The Board also held that, in applying the new standard, it may (a) differentiate among “central” and “peripheral” NLRA rights; (b) distinguish “substantial [employer] justifications” from those of “peripheral importance”; (c) distinguish between different industries or work settings; and (d) take into account “particular events that may shed light” on the purpose of a rule or the impact on protected rights.

Applying the new framework to Boeing’s no-camera rule, the Board found that while the rule “may potentially affect the exercise of Section 7 rights,” the adverse impact was “comparatively slight” and outweighed by substantial justifications. Those justifications included Boeing’s need to comply with certain security protocols as a federal contractor; its federal duty to prevent the disclosure of export-controlled equipment, software, technology; its interest in preventing disclosure of its proprietary information and of employees’ personally identifying information; and the risk that uncontrolled photography at its facilities could increase the risk of a terrorist attack.   

Although the no-camera rule might prevent employees from photographing Section 7 activity on Boeing’s premises, the Board found, it would not prevent the employees from actually engaging in Section 7 activity, and Boeing’s substantial and important interests in maintaining the rule justified the minor limit on employee’s Section 7 rights.

The dissent strongly criticized the majority’s decision, noting that the parties had not raised the issue of Lutheran Heritage’s continuing validity, nor had the Board invited interested amici to comment on whether it should overrule that decision.

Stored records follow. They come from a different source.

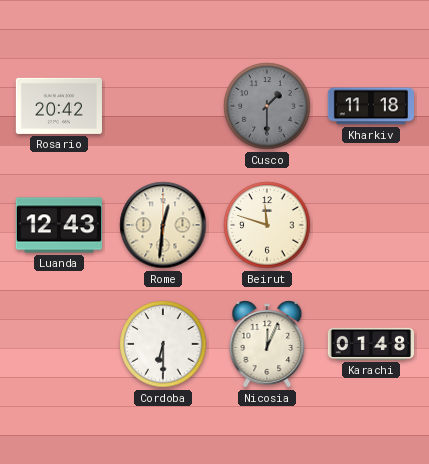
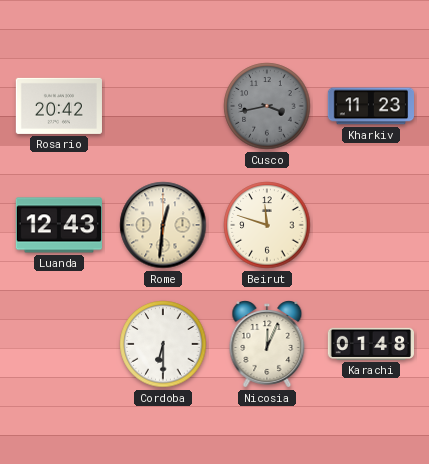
Cusco: 1:30 -> 3:43
Kharkiv: 11:18 -> 11:23
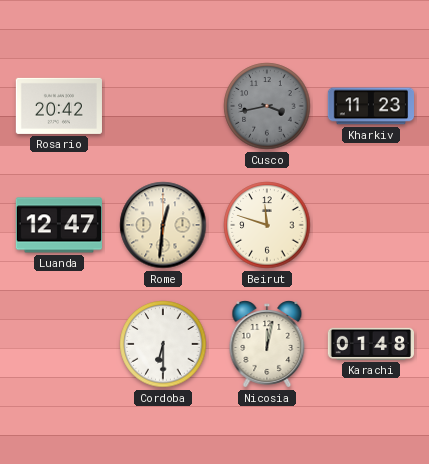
Luanda: 12:43 -> 12:47
Nicosia: 12:04 -> 12:02
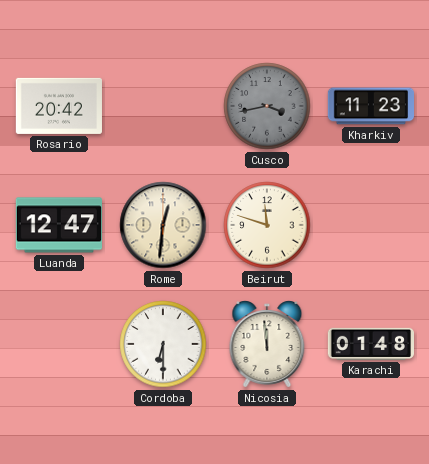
Nicosia: 12:02 -> 11:59
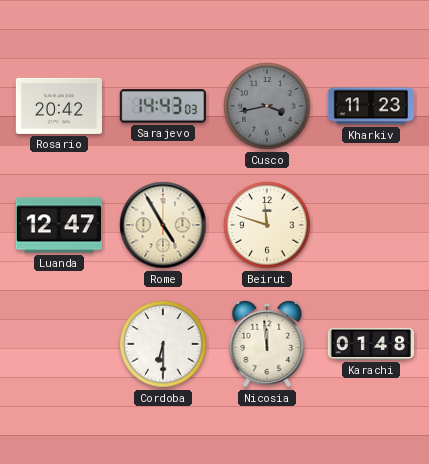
Sarajevo: none -> 14:43
Rome: 12:31 -> 4:55
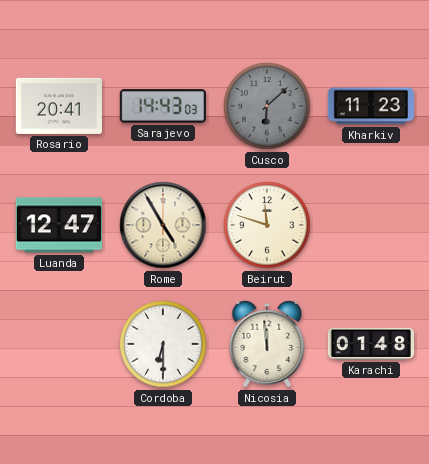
Rosario: 20:42 -> 20:41
Cusco: 3:43 -> 6:08
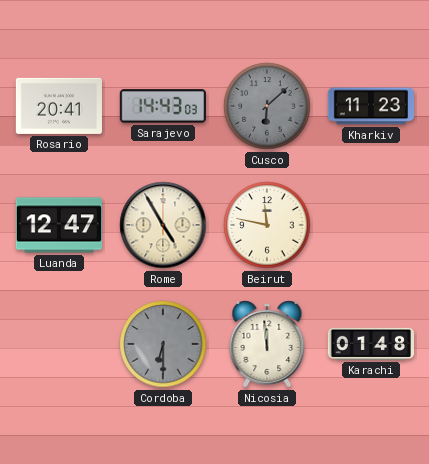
Beirut: 11:48 -> 11:47
Cordoba dial: white -> grey
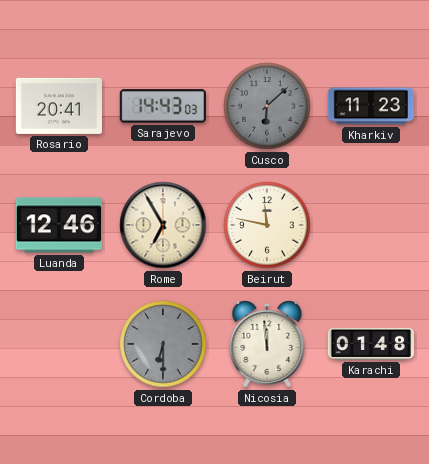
Luanda: 12:47 -> 12:46
Rome: 4:55 -> 6:55
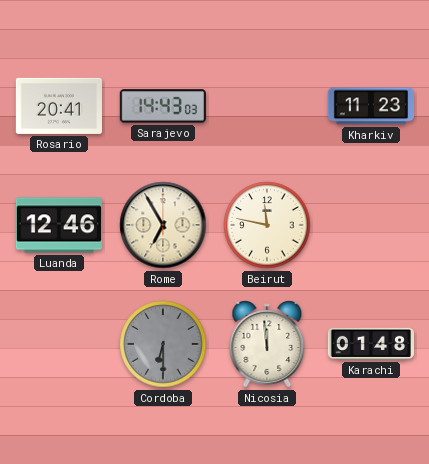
Cusco: 6:08 -> none
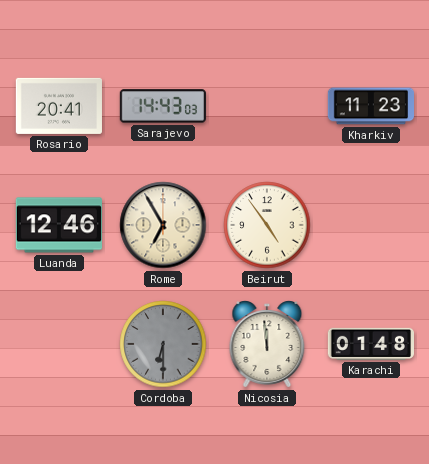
Beirut: 11:47 -> 4:54
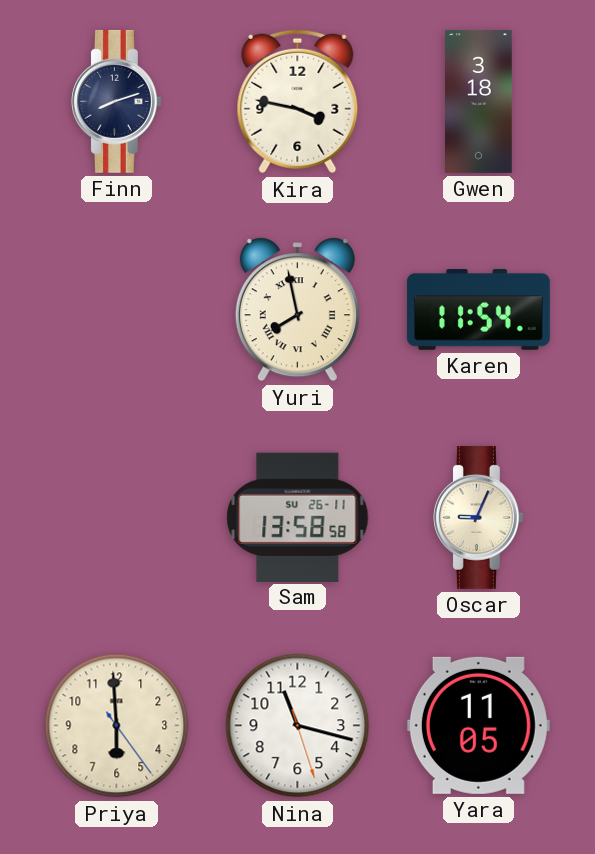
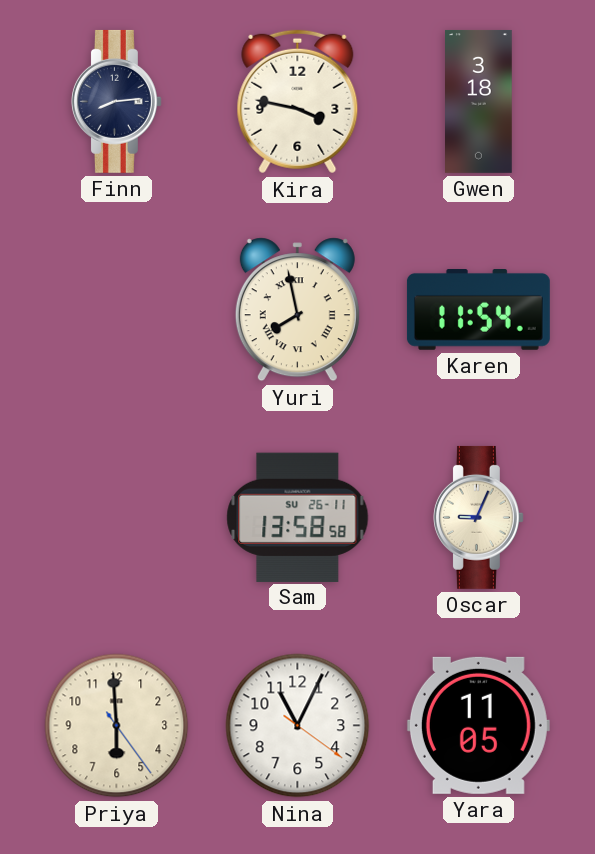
Finn: 8:12 -> 8:14
Nina: 11:17 -> 11:04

Member Mark Gaston Pearce called the decision a “how-to manual for employers intent on stifling protected concerted activity before it begins.” Member Lauren McFerran denounced the majority’s actions as agency rulemaking by a newly-constituted Board majority.

The Board’s decision applies retroactively to all pending cases. Chairman Miscimarra’s term expired December 16, 2017, leaving the Board temporarily split between Democrats and Republicans until another nominee is appointed and confirmed.